En 2022/2023, elle est membre de l’Ecole des arts politiques fondée par le philosophe Bruno Latour, à
Sciences Po Paris (SPEAP). Dans ce cadre, elle y affirme sa fibre pour l’observation et l’enquête en
collectif. Avec deux architectes, elle mène à cette occasion une enquête sur la relation du festival d’arts
vivants NEXT, à son territoire transfrontalier, l’Eurométropole de Lille-Tournai-Courtrai + Valenciennes.
Avec la Cie Basses fréquences, elle explore des espaces collaboratifs et les droits culturels en milieu
rural, à l’occasion d’une étude sensible dans la plaine auboise et d’une résidence de territoire au long
cours dans les Vosges méridionales.
Clémence Bucher est comédienne de formation, metteuse en scène et réalisatrice sonore. Elle est
la responsable artistique de la compagnie Basses fréquences. Après des études en Arts du Spectacle à
l’université de la Sorbonne-Nouvelle Paris 3, elle poursuit sa formation en Angleterre et en Italie de 2000
à 2003, puis travaille comme comédienne et metteuse en scène avec des compagnies en France et à
l’étranger. En 2011, elle suit une formation à la réalisation et à l’écriture de films documentaires aux
Ateliers Varan et à Lussas, et réalise par la suite deux courts métrages. De 2014 à 2022, elle est
assistante à la réalisation aux fictions radiophoniques de Radio France, animatrice à FIP Strasbourg et
dans le réseau France bleu.
Depuis quinze ans, elle collabore avec des artistes d’autres disciplines (Elizabeth Saint Jalmes, Hélène
Crouzillat, Mona El Yafin Matthieu Canaguier notamment) à de nombreux projets artistiques de territoire
avec les outils qu’offrent le théâtre, l’audiovisuel et la radio, auprès de publics divers qui ont en commun
d’avoir peu accès à l’offre et à la pratique artistique. Par ce biais, elle espère prendre part à une
nécessaire transformation sociale.
En Alsace, elle met en scène le premier spectacle de l’Ensemble Virévolte Johnny, fais-moi mâle ! Elle
développe un goût immodéré pour la radio et la création sonore et participe à la fabrication de plusieurs
radios éphémères, notamment Ici l’Ombre pour Concertina Rencontres autour des enfermements
(2020), Radio Pratique(s) avec le TJP – Centre Dramatique National du Grand Est à Strasbourg (2018-
2022) et Radio Simooooone à Simone-camp d’entrainement artistique (52).

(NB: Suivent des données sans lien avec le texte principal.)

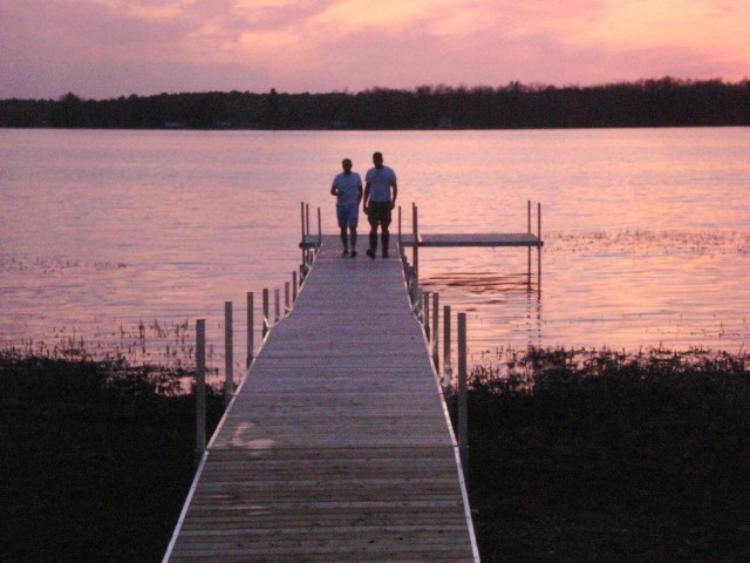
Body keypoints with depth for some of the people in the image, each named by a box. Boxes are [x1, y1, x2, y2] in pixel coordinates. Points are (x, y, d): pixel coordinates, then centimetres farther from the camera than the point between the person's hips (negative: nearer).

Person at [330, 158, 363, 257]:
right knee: (343, 228, 7)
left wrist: (357, 203, -3)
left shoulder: (356, 177, 2)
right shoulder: (338, 177, 3)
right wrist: (337, 193, -17)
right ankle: (345, 249, 16)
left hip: (353, 206, -2)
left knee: (353, 227, -13)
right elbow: (332, 191, 5)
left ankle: (353, 249, -19)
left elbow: (360, 191, 8)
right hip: (341, 206, 2)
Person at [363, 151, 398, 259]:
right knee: (373, 227, -13)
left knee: (384, 228, 5)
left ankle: (385, 252, 15)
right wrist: (364, 204, 8)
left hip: (386, 203, -1)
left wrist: (393, 201, -18)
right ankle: (372, 251, -25)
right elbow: (367, 189, 12)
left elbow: (395, 188, -3)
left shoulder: (389, 172, -1)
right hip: (373, 203, 1)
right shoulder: (370, 172, 6)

En 2024 elle intègre l’équipe du podcast La chute de Lapinville (ARTE RADIO) en tant que casting,
assistante puis réalisatrice. Elle réalise la même année le documentaire radiophonique Léon Thérémine,
scientifique mélomane diffusé sur France Culture. Par ailleurs, elle enregistre régulièrement des voix
pour les documentaires d’ARTE à Strasbourg.
Elle créé la compagnie Basses fréquences à Strasbourg en 2023 autour du spectacle radio-scénique
Lignes de fuite créé avec Sara Louis (actuellement en tournée). En 2024, la compagnie réalise un
diagnostique sensible de territoire dans l’Aube à l’invitation de la DRAC Grand Est, qui donne lieu à la
micro édition Lisières enchantées en plaine champenoise.